Dia de Reis – Epifania:

OS MAGOS, OS PASTORES E OS IMBECIS MORAIS

Texto: Jeremy Smith
Fonte: anthropopper.com
Tradução livre: Leonardo Maia


Houveram indivíduos que alcançaram o auge do aprendizado, como os três Magos do Oriente, nos quais a antiga faculdade de olhar para o como e porque dos acontecimentos cósmicos foi preservada: revelação através do conhecimento científico cheio de coração. O que aconteceu com a sabedoria possuída pelos Magos?


Epifania vem de uma palavra grega que significa “manifestação” ou “visão de Deus” e na tradição cristã refere-se à visita ao menino Jesus recém-nascido no estábulo de Belém pelos Três Reis Magos; ou em outras palavras, a revelação de Deus Filho como ser humano aos Três Reis ou Magos. A Epifania às vezes é chamada de Festival dos Três Reis por esse motivo, e Rudolf Steiner tinha algumas coisas interessantes a dizer sobre isso. Ele disse que em nosso tempo presente menos importância é atribuída à Epifania do que ao próprio festival de Natal, mas no futuro, a Epifania assumirá um significado cada vez maior à medida que começarmos a entender seu simbolismo.

As peças de Natal do Oberufer contam-nos duas proclamações do nascimento de Jesus: a peça dos pastores mostra-nos que uma proclamação é feita aos pastores nos campos, enquanto a peça dos Reis Magos nos mostra a proclamação feita aos três Reis Magos do Oriente, que seguem uma estrela que os conduz ao menino Jesus. Esta é a Natividade, conforme relatado no Evangelho Segundo São Mateus.

Portanto, as peças estão nos mostrando duas maneiras pelas quais o conhecimento superior chegou a indivíduos excepcionais em épocas anteriores. Indivíduos como os simples pastores do campo que, com sua grande pureza e bondade de coração, ainda possuíam certo poder de clarividência que os dominava como um sonho.

E a Peça dos Três Reis nos mostra que houve indivíduos que alcançaram o auge do aprendizado, como os três Magos do Oriente, nos quais a antiga faculdade de olhar para o como e porque dos acontecimentos cósmicos foi preservada.

As peças, portanto, apontam o caminho para duas formas de conhecimento definidas, mas bastante distintas:

Aos Pastores – revelação através dos últimos ecos da velha clarividência instintiva

Para os Magos – revelação através do conhecimento científico cheio de coração

Já que estamos contemplando o Festival da Epifania dos Três Reis, vamos dar uma olhada mais de perto no conhecimento que os três Reis Magos possuem. Está claramente indicado na Peça dos Três Reis que esses Magos (outra palavra para mestres espirituais ou iniciados), foram capazes de ler os segredos dos movimentos das estrelas. Este antigo conhecimento dos segredos das estrelas também continha os segredos dos acontecimentos no mundo dos seres humanos.

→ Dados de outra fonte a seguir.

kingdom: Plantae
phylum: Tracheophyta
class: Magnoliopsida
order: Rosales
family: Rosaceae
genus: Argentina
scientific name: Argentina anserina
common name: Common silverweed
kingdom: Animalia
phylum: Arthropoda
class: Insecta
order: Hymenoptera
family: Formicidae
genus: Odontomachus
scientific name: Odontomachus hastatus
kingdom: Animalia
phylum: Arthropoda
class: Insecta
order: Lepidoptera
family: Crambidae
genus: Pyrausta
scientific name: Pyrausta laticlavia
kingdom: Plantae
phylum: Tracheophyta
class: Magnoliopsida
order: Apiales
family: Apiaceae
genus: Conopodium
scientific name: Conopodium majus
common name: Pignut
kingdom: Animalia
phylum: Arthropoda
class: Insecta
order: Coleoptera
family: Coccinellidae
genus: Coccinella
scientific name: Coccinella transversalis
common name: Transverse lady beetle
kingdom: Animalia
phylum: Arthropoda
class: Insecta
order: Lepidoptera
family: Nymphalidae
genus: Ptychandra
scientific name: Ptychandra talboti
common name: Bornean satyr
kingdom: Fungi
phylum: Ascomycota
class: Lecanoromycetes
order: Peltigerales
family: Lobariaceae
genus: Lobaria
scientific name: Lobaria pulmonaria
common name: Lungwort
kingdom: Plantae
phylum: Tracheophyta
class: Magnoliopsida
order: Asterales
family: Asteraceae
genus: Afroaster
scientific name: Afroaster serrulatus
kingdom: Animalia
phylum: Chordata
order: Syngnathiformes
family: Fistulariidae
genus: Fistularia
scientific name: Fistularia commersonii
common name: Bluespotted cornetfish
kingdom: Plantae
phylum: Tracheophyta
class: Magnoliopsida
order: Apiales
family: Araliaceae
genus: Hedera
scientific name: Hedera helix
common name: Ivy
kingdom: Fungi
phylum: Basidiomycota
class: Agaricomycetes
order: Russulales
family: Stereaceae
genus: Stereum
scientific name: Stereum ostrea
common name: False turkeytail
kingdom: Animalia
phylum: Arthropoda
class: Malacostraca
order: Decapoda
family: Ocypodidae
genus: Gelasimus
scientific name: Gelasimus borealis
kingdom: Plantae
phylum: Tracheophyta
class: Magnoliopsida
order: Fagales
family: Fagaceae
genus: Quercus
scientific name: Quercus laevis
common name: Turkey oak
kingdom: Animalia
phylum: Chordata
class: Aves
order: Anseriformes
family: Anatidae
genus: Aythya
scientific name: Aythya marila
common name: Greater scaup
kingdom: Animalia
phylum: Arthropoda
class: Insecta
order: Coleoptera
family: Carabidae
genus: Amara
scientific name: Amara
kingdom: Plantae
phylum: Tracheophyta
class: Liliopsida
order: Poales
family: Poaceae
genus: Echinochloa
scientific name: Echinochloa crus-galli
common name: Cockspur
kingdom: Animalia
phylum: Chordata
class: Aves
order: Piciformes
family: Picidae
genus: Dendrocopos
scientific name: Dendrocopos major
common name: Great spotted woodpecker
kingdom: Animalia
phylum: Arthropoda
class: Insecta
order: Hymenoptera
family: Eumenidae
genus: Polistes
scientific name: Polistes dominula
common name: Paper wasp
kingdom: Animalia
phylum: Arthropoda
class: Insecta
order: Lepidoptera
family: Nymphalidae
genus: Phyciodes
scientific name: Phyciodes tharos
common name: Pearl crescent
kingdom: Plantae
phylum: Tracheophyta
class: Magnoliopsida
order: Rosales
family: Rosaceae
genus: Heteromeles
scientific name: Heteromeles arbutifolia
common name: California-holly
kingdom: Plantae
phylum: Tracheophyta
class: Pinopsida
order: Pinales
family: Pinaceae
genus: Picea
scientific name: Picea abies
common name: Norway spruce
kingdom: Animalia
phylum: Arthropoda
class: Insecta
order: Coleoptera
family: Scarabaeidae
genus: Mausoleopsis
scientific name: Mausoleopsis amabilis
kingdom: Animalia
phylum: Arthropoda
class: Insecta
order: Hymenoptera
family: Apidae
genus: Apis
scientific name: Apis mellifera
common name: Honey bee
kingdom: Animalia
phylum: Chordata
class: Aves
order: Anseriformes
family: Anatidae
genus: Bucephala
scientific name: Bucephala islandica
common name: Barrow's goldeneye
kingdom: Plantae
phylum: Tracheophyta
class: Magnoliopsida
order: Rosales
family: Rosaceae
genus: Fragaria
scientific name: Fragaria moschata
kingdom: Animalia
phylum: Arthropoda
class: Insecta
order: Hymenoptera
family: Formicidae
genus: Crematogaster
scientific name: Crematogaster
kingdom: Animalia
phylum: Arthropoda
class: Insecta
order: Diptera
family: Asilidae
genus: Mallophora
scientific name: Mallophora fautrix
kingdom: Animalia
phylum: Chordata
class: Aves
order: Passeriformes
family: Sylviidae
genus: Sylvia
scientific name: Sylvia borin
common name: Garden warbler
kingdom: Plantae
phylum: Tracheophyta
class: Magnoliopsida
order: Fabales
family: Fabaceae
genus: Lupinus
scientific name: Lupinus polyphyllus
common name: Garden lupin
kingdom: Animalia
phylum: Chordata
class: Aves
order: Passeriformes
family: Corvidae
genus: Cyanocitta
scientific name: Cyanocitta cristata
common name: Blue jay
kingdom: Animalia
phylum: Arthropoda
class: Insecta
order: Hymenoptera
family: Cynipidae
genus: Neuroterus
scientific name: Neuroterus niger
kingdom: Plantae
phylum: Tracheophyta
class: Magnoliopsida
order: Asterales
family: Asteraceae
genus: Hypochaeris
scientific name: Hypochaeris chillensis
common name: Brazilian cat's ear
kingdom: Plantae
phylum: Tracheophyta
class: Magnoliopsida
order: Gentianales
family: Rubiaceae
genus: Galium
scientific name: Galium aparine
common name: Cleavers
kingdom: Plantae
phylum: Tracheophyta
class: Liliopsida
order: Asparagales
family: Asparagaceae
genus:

Steiner fez a pergunta: “O que aconteceu com a sabedoria possuída pelos Magos?” E sua resposta foi que se tornou a astronomia matemática de hoje. Ao contrário dos astrônomos de hoje, os Magos foram capazes de olhar para o mundo das estrelas, não apenas com seus olhos, mas também com sua visão interior e seu conhecimento esotérico e, assim, eles foram capazes de ver os segredos do universo e da humanidade. De uma forma que dificilmente podemos entender hoje, os Magos também podiam perceber as estrelas falando com eles. No entanto, em nossa era da alma da consciência, a matemática de hoje se tornou pura abstração, diz Steiner, mas ele também diz que as mesmas forças que são desdobradas no pensamento matemático podem novamente ser preenchidas com vida, enriquecidas e intensificadas na percepção imaginativa. Então, de nossas próprias forças internas, podemos mais uma vez contemplar os céus por meio da percepção interna, da visão interna, como os Magos discerniram os segredos do menino Jesus.

Talvez tenham sido pensamentos como esses que levaram Steiner a dar o seguinte verso meditativo no Natal de 1923:

As estrelas uma vez falaram com o homem.
É destino do mundo que elas estejam em silêncio agora.
Estar ciente desse silêncio
Pode se tornar dor para o Homem Terrestre.

Mas no silêncio cada vez mais profundo
Lá cresce e amadurece
O que o homem fala às estrelas.

Estar ciente dessa fala
Pode se tornar força para o Homem Espiritual.

Em nossa era atual da alma da consciência, o verso parece sugerir, a necessidade reconhecer que o mundo espiritual se retirou de nós para avançar o próximo passo de nossa própria jornada evolutiva. Não estamos sozinhos, entretanto; a ajuda está ao nosso redor. Devemos encontrar coragem e imaginação para falar às estrelas e restabelecer nossos vínculos com o mundo espiritual; mas desta vez em plena consciência.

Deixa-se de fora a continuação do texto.